[Python-Dev] PEP 461: Adding % formatting to bytes and bytearray -- Final, Take 3

Thu Mar 27 20:18:41 CET 2014

On Thu, Mar 27, 2014 at 2:53 PM, Guido van Rossum <guido at python.org> wrote:
> So what's the use case for Python 2/3 compatible code? IMO the main use case
> for the PEP is simply to be able to construct bytes from a combination of a
> template and some input that may include further bytes and numbers. E.g. in
> asyncio when you write an HTTP client or server you have to construct bytes
> to write to the socket, and I'd be happy if I could write b'HTTP/1.0 %d
> %b\r\n' % (status, message) rather than having to use
> str(status).encode('ascii') and concatenation or join().

It seems to be notoriously difficult to understand or explain why
Unicode can still be very hard in Python 3 or in code that is in the
middle of being ported or has to run in both interpreters. As far as I
can tell part of it is when a symbol has type(str or bytes) depending
(declared as if we had a static type system with union types); some of
it is because incorrect mixing can happen without an exception, only
to be discovered later and far away in space and time from the error
(worse of all in a serialized file), and part of it is all of the not
easily checkable "types" a particular Unicode object has depending on
whether it contains surrogates or codes > n. Sometimes you might
simply disagree about whether an API should be returning bytes or
Unicode in mildly ambiguous cases like base64 encoding. Sometimes
Unicode is just intrinsically complicated.

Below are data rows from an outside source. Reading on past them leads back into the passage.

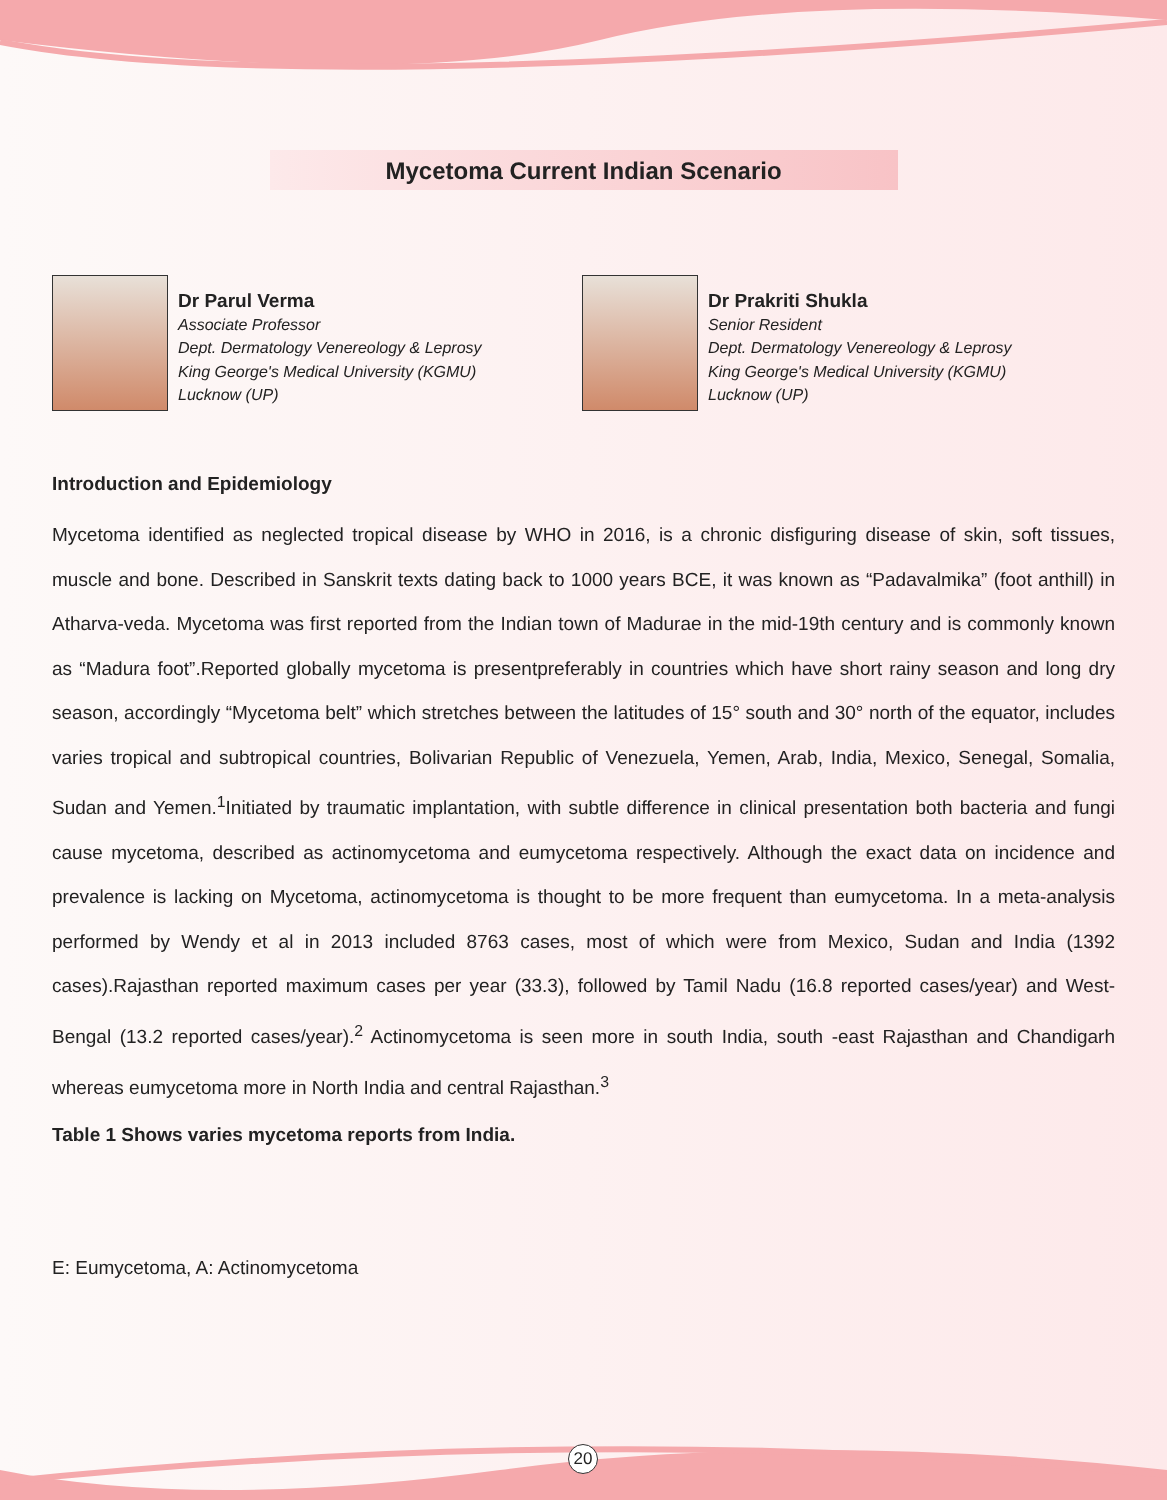Mycetoma Current Indian Scenario
Dr Parul Verma
Associate Professor
Dept. Dermatology Venereology & Leprosy
King George's Medical University (KGMU)
Lucknow (UP)
Dr Prakriti Shukla
Senior Resident
Dept. Dermatology Venereology & Leprosy
King George's Medical University (KGMU)
Lucknow (UP)
Introduction and Epidemiology
Mycetoma identified as neglected tropical disease by WHO in 2016, is a chronic disfiguring disease of skin, soft tissues, muscle and bone. Described in Sanskrit texts dating back to 1000 years BCE, it was known as “Padavalmika” (foot anthill) in Atharva-veda. Mycetoma was first reported from the Indian town of Madurae in the mid-19th century and is commonly known as “Madura foot”.Reported globally mycetoma is presentpreferably in countries which have short rainy season and long dry season, accordingly “Mycetoma belt” which stretches between the latitudes of 15° south and 30° north of the equator, includes varies tropical and subtropical countries, Bolivarian Republic of Venezuela, Yemen, Arab, India, Mexico, Senegal, Somalia, Sudan and Yemen.<sup>1</sup>Initiated by traumatic implantation, with subtle difference in clinical presentation both bacteria and fungi cause mycetoma, described as actinomycetoma and eumycetoma respectively. Although the exact data on incidence and prevalence is lacking on Mycetoma, actinomycetoma is thought to be more frequent than eumycetoma. In a meta-analysis performed by Wendy et al in 2013 included 8763 cases, most of which were from Mexico, Sudan and India (1392 cases).Rajasthan reported maximum cases per year (33.3), followed by Tamil Nadu (16.8 reported cases/year) and West-Bengal (13.2 reported cases/year).<sup>2</sup> Actinomycetoma is seen more in south India, south -east Rajasthan and Chandigarh whereas eumycetoma more in North India and central Rajasthan.<sup>3</sup>
Table 1 Shows varies mycetoma reports from India.
E: Eumycetoma, A: Actinomycetoma
20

For me this PEP holds the promise of being able to do work in the
bytes domain, with no accidental mixing ever, when I *really* want
bytes. For 2+3 I would get exceptions sometimes in Python 2 and
exceptions all the time in Python 3 for mistakes. I hope this is less
error prone in strict domains than for example u"string
processing".encode('latin1'). And I hope that there is very little
type(str or int) in HTTP for example or other "legitimate" bytes
domains but I don't know; I suspect that if you have a lot of problems
with bytes' %s then it's a clue you should use (u"%s" %
(argument)).encode() instead.

sprintf()'s version of %s just takes a char* and puts it in without
doing any type conversion of course. IANACL (I am not a C lawyer).